* What this task involves
Convert the rows below, from the first line through the line containing "திருமணங்களுக்குத்", into a JSON list of strings with one string per line, leaving out blank lines.

* Exercise material
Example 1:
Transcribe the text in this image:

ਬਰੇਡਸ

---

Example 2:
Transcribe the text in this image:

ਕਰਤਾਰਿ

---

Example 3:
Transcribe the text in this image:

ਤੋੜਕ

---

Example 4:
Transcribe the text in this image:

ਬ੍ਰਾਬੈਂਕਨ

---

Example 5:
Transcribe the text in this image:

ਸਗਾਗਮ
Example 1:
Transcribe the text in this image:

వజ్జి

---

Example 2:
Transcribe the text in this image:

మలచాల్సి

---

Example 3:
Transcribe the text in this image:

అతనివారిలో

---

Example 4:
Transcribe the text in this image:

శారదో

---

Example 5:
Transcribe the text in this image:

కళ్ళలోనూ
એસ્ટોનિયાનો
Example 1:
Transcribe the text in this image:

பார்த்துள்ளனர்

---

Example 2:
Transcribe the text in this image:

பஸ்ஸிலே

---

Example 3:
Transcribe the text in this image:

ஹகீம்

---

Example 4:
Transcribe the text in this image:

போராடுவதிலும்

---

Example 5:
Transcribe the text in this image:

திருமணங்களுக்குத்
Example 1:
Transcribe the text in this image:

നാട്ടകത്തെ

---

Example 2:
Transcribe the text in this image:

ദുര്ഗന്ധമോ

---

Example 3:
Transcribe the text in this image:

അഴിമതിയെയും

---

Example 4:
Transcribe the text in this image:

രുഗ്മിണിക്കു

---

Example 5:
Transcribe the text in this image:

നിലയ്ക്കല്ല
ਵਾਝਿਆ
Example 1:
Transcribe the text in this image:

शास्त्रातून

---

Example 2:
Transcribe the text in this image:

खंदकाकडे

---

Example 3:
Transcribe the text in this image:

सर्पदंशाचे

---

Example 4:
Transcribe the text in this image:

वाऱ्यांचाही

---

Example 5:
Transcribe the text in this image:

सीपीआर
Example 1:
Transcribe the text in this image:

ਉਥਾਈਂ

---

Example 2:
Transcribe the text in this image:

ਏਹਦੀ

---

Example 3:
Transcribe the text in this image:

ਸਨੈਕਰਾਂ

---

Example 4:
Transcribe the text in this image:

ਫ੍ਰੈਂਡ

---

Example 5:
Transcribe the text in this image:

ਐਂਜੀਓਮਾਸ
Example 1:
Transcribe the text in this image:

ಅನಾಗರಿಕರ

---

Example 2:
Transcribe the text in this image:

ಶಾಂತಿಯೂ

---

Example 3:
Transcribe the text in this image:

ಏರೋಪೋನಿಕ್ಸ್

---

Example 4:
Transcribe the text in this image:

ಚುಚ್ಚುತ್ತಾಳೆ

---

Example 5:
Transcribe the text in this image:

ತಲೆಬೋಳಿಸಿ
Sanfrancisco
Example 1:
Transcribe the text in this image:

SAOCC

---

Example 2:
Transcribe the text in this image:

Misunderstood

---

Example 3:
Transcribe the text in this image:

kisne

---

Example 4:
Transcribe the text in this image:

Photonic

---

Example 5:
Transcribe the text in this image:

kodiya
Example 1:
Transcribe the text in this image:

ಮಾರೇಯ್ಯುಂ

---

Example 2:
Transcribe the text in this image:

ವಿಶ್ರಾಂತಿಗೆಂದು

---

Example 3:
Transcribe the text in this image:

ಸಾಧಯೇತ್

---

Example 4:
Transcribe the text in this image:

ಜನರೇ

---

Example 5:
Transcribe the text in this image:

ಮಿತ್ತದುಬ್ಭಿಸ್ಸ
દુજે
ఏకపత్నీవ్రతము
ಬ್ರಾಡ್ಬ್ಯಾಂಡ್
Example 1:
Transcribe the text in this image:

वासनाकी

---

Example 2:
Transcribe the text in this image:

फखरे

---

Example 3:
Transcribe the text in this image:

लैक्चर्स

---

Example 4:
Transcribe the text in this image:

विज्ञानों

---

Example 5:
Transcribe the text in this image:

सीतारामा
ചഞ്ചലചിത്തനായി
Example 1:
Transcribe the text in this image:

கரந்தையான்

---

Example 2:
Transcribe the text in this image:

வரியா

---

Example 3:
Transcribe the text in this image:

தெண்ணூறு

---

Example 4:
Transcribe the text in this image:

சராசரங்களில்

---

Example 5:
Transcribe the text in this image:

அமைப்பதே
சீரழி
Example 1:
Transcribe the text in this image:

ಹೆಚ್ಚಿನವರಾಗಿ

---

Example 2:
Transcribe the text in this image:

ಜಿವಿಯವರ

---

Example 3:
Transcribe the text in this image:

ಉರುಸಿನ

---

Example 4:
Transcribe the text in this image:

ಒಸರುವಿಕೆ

* Worked solution
[
  "Example 1:",
  "Transcribe the text in this image:",
  "ਬਰੇਡਸ",
  "---",
  "Example 2:",
  "Transcribe the text in this image:",
  "ਕਰਤਾਰਿ",
  "---",
  "Example 3:",
  "Transcribe the text in this image:",
  "ਤੋੜਕ",
  "---",
  "Example 4:",
  "Transcribe the text in this image:",
  "ਬ੍ਰਾਬੈਂਕਨ",
  "---",
  "Example 5:",
  "Transcribe the text in this image:",
  "ਸਗਾਗਮ",
  "Example 1:",
  "Transcribe the text in this image:",
  "వజ్జి",
  "---",
  "Example 2:",
  "Transcribe the text in this image:",
  "మలచాల్సి",
  "---",
  "Example 3:",
  "Transcribe the text in this image:",
  "అతనివారిలో",
  "---",
  "Example 4:",
  "Transcribe the text in this image:",
  "శారదో",
  "---",
  "Example 5:",
  "Transcribe the text in this image:",
  "కళ్ళలోనూ",
  "એસ્ટોનિયાનો",
  "Example 1:",
  "Transcribe the text in this image:",
  "பார்த்துள்ளனர்",
  "---",
  "Example 2:",
  "Transcribe the text in this image:",
  "பஸ்ஸிலே",
  "---",
  "Example 3:",
  "Transcribe the text in this image:",
  "ஹகீம்",
  "---",
  "Example 4:",
  "Transcribe the text in this image:",
  "போராடுவதிலும்",
  "---",
  "Example 5:",
  "Transcribe the text in this image:",
  "திருமணங்களுக்குத்"
]